Fovargue D. et al., 2019: An experimentally-calibrated damage mechanics model for stone fracture in shock wave lithotripsy
Daniel Fovargue, Sorin Mitran, Georgy Sankin, Ying Zhang, Pei Zhong
Department of Mathematics, University of North Carolina, Chapel Hill, North Carolina.
Department of Mechanical Engineering and Materials Science, Duke University, Durham, North Carolina.
Abstract
A damage model suggested by the Tuler–Butcher concept of dynamic accumulation of microscopic defects is obtained from experimental data on microcrack formation in synthetic kidney stones. Experimental data on appearance of microcracks is extracted from micro computed tomography images of BegoStone simulants obtained after subjecting the stone to successive pulses produced by an electromagnetic shock-wave lithotripter source. Image processing of the data is used to infer statistical distributions of crack length and width in representative transversal cross-sections of a cylindrical stone. A high-resolution finite volume computational model, capable of accurately modeling internal reflections due to local changes in material properties produced by material damage, is used to simulate the accumulation
of damage due to successive shocks. Comparison of statistical distributions of microcrack formation in computation and experiment allows calibration of the damage model. The model is subsequently used to compute fracture of a different aspect-ratio cylindrical stone predicting concurrent formation of two main fracture areas as observed experimentally.

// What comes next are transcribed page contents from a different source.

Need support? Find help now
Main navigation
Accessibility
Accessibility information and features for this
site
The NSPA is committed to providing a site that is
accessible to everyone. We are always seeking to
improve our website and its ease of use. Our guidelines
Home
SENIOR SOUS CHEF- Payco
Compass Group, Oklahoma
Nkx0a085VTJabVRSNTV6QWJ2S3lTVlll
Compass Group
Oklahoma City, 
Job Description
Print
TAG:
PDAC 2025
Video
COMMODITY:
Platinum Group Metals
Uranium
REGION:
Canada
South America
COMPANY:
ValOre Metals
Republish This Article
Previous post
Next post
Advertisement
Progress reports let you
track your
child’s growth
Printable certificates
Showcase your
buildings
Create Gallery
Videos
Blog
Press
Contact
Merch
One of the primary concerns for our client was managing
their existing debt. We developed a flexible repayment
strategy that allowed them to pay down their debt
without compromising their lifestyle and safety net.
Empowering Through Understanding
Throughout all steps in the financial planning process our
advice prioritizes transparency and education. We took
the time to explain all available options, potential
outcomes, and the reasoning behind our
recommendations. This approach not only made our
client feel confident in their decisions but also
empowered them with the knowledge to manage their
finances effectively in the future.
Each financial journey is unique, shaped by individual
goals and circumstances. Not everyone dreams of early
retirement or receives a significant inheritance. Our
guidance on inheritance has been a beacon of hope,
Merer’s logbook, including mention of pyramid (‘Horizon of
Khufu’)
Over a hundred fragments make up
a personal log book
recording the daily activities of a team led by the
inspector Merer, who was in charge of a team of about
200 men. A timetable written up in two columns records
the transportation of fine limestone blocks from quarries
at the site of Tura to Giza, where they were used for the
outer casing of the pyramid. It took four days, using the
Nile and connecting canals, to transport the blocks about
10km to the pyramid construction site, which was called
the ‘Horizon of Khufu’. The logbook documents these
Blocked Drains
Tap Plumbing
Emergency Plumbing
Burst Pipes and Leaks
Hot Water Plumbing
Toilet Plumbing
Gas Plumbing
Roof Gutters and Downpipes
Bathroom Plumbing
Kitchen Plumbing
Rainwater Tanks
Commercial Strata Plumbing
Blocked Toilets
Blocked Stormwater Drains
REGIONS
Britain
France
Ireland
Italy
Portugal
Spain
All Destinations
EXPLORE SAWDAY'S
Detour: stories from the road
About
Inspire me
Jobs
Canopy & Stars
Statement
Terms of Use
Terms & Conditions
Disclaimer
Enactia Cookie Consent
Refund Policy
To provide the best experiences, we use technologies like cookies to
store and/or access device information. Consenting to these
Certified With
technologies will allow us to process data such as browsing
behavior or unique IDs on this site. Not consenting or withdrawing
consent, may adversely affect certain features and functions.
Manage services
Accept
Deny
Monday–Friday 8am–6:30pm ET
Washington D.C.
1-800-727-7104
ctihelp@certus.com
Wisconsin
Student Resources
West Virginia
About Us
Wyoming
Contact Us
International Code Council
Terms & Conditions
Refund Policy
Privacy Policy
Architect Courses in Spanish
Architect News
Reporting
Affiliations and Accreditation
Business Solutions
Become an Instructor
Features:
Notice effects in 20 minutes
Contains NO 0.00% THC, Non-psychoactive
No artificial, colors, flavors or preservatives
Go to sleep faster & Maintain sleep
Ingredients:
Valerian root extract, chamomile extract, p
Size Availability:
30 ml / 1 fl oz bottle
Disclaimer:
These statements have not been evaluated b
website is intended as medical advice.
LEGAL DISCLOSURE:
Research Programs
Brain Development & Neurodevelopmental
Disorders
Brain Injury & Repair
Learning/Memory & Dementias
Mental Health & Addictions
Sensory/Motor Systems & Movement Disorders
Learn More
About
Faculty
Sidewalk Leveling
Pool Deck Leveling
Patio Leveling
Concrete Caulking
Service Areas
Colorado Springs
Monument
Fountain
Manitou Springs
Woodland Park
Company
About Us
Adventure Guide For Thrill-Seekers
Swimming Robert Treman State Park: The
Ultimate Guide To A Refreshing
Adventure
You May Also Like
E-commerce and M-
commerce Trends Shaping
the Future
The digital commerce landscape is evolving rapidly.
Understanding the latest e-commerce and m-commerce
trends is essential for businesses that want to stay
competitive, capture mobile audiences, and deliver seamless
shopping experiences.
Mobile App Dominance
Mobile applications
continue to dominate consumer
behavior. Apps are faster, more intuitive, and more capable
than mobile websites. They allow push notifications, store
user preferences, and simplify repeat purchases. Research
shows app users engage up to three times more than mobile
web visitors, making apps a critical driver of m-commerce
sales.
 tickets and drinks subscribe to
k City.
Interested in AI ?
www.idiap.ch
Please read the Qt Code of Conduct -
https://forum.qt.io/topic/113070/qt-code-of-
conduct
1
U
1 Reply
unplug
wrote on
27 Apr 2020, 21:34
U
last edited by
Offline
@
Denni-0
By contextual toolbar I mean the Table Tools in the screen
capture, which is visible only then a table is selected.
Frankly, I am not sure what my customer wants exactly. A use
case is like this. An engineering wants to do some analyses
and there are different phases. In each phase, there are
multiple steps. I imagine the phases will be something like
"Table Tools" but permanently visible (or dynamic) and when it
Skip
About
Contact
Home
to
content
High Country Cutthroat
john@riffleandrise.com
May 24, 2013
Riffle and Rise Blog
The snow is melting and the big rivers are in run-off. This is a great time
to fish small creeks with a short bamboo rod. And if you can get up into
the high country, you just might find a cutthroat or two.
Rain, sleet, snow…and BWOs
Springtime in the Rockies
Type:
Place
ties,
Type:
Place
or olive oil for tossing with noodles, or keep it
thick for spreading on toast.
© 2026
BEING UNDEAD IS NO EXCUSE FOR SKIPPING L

Received: 7 November 2017 / Accepted: 5 April 2018 / Published online: 19 April 2018
© Springer Science+Business Media B.V., part of Springer Nature 2018. FREE ARTICLE
Comments 1
Almost 40 years after the first extracorporeal shock wave lithotripsy in humans, the fracture mechanism is still under debate. There is an enormous variety in size, form, mass, and chemical compound of kidney stones. Hardness, brittleness, mechanical structure etc. determine the destructibility of stones and are hard to calculate. To know the mechanism in detail may help to develop procedures to improve fragmentation and avoid side effects. The paper of Fovargue et al. investigates the formation of successive cracks due to repeated shock waves as common in routine lithotripsy procedures. The authors develop and calibrate a fracture model, which takes the interaction of previously generated cracks with succeeding shock waves into account. This approach matches with the common treatment regime of several hundred or thousand shock waves required for complete disintegration.
The results of some computational effort for a cylindrical stone model fixed by a rigid stone holder compare favourably with experimental data. A more complex configuration of realistic shock wave lithotripsy requires an increased computational effort, which may be worth if lithotripsy could gain safety and efficiency.